Health Insurance Basics – Common Definitions and Tips For First Time Buyers


Choosing a health insurance plan that is right for your family can be a bit daunting…but it doesn’t have to be. Becoming familiar with the different health insurance plans that are available both for individuals and families will help you navigate the health care insurance field and make an better informed decision concerning health insurance. Read on to learn some of the health insurance basics.

HOW TO CHOOSE THE BEST INSURANCE PLAN FOR YOUR NEEDS

First, determine if short term or long term health insurance is what you need.
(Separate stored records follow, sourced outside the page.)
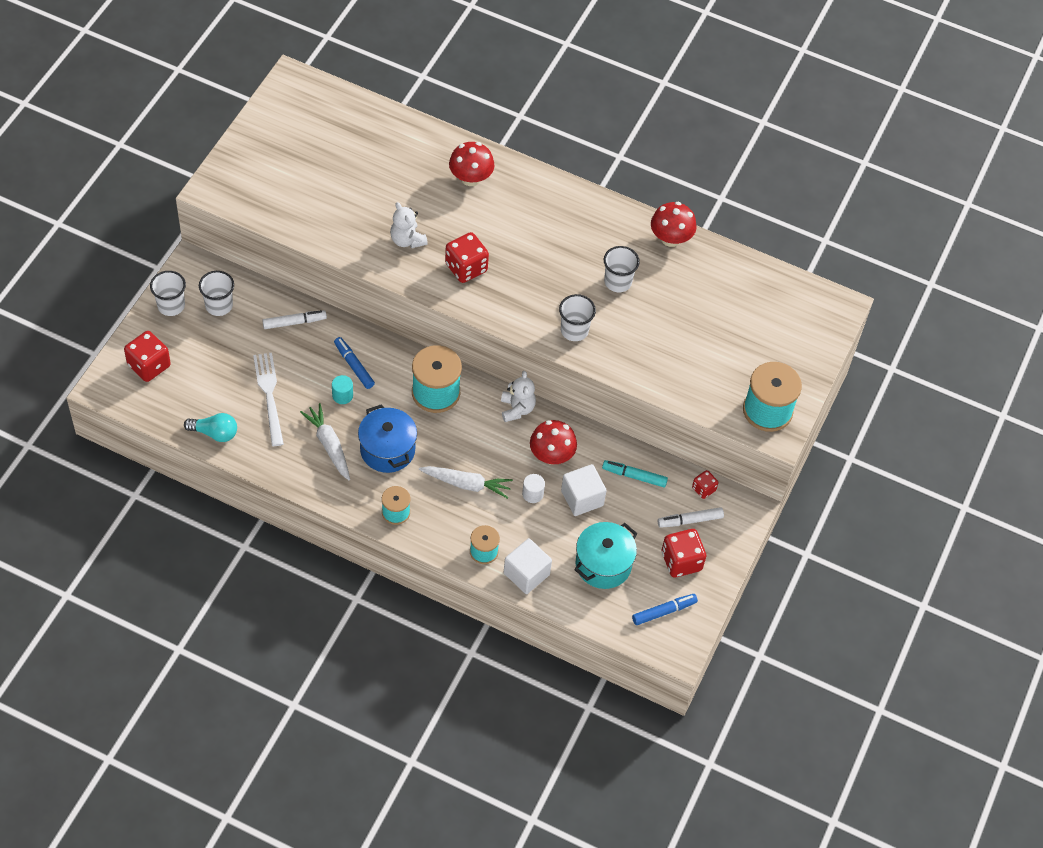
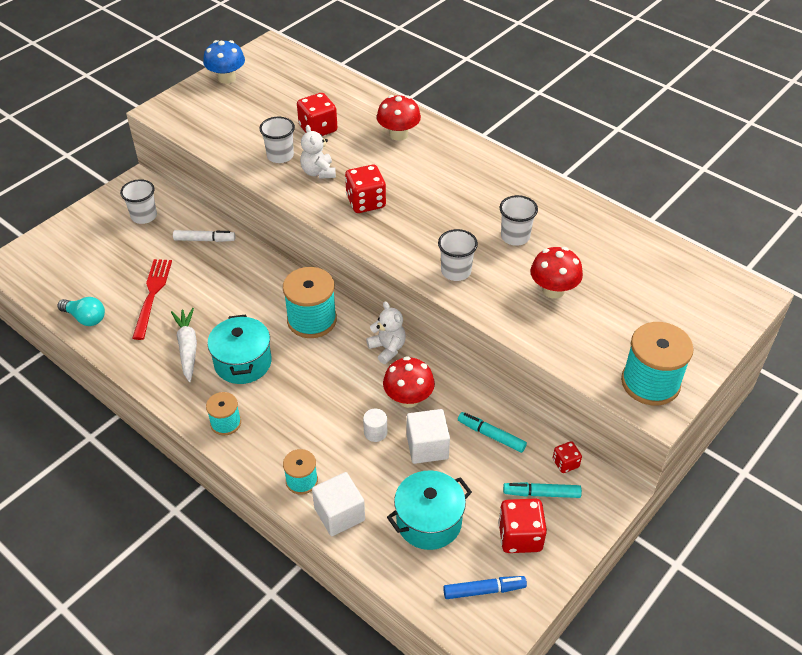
camera: 20 degrees right, 10 degrees down
(149, 365) = (57, 252): red dice -> red dice (318, 129)
(171, 305) = (102, 209): white cup -> white cup (280, 156)
(264, 133) = (226, 78): none -> blue mushroom
(269, 394) = (152, 294): white fork -> red fork
(342, 395) = (221, 307): turquoise cylinder -> none
(354, 366) = (243, 284): blue marker -> none
(387, 450) = (243, 362): blue pot -> turquoise pot
(466, 484) = (309, 409): white carrot -> none
(517, 409) = (387, 348): white teddy bear -> white teddy bear turned 45 degrees counterclockwise
(670, 238) = (581, 209): red mushroom -> red mushroom (553, 290)
(690, 520) = (541, 494): white marker -> turquoise marker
If you are unemployed, yet hope to be hired in a few months with a company that offers group insurance, than perhaps short term health insurance is for you. Also some companies require a new employee to work for three to six months before they are eligible for health benefits. Short term could offer the temporary coverage you need. Next, decide if basic health-care coverage or comprehensive health care coverage will better meet your needs.

BASIC HEALTH CARE COVERAGE

This plans covers inpatient hospitalization and out-patient surgery in case of a major accident or illness. The monthly health premiums are lower and are generally the choice for those who are primarily interested in coverage in case of severe accident or illness.

COMPREHENSIVE HEALTH CARE COVERAGE

This plan covers preventative care, Dr’s visits, prescriptions, along with hospitalizations and out-patient surgery. Comprehensive health care coverage has a higher monthly premium, and it generally has a low co-pay at the time of a Dr’s appointment. This plan may be the better choice appropriate for those who have reoccurring medical expenses.

AVAILABLE INDIVIDUAL AND FAMILY INSURANCE PLANS

Health care plans usually fall into two categories, indemnity or managed-care plans. They differ in regard to how bills are paid, ability to choose health care providers and out-of pocket expenses. Generally, you’ll have a broader choice of health care providers with indemnity health-care plans and less out-of -pocket expenses and less paperwork with a managed-care health insurance plan.

MANAGED CARE PLANS

HMO’s (Health Maintenance Organizations), PPO’s
(Preferred Provider Organizations), and POS’s (Point of Service Plans) are all managed health-care insurance plans.

INDEMNITY PLANS

Under this plan, insurance companies pay their share of the cost for services after they receive a bill. This may mean that you will have to pay your bill for medical care at the time of service and then seek reimbursement from your health insurance company.

WHAT ARE SOME OF THE ADVANTAGES AND DISADVANTAGES OF AN HMO PLAN?

– Lower out of the pocket expenses

– Fewer choices in regard to physicians and hospitals than other health insurance plans

– A PCP (Primary Care Physician) is required and will meet most of your health-care needs

– A referral is needed from your PCP before seeing a specialist

WHAT ARE SOME OF THE ADVANTAGES AND DISADVANTAGES OF A PPO PLAN?

– Health insurance companies offer a network of preferred doctors and hospitals

– These health care providers offer the members services at discounted rates

– Usually an annual individual or family deductible must be paid before the health insurance companies begins to pay out money for medical bills.

WHAT ARE THE ADVANTAGES AND DISADVANTAGES OF A POS?

– Combines features of both the HMO and PPO plans

– Members are usually required to choose a Primary Care Physician (PCP)

– PCP services are not usually subject to a deductible

– Preventative care visits are generally covered

HEALTH INSURANCE TERMS

As with any genre, health care insurance is filled with jargon exclusive to its field. The following is a list of terms and their meanings that will hopefully give you good grasp of health insurance terms.

COINSURANCE

The percentage of medical costs you have to paying after meeting the deductible amount that is attached to your plan.

CO-PAYMENT

This occurs under an HMO plan and requires a specified dollar amount be paid to the health insurance provider on each visit.

COVERED BENEFITS

A covered benefit must always be a medical necessity. The determination of whether something is a medical necessity or not is made by the health insurance company.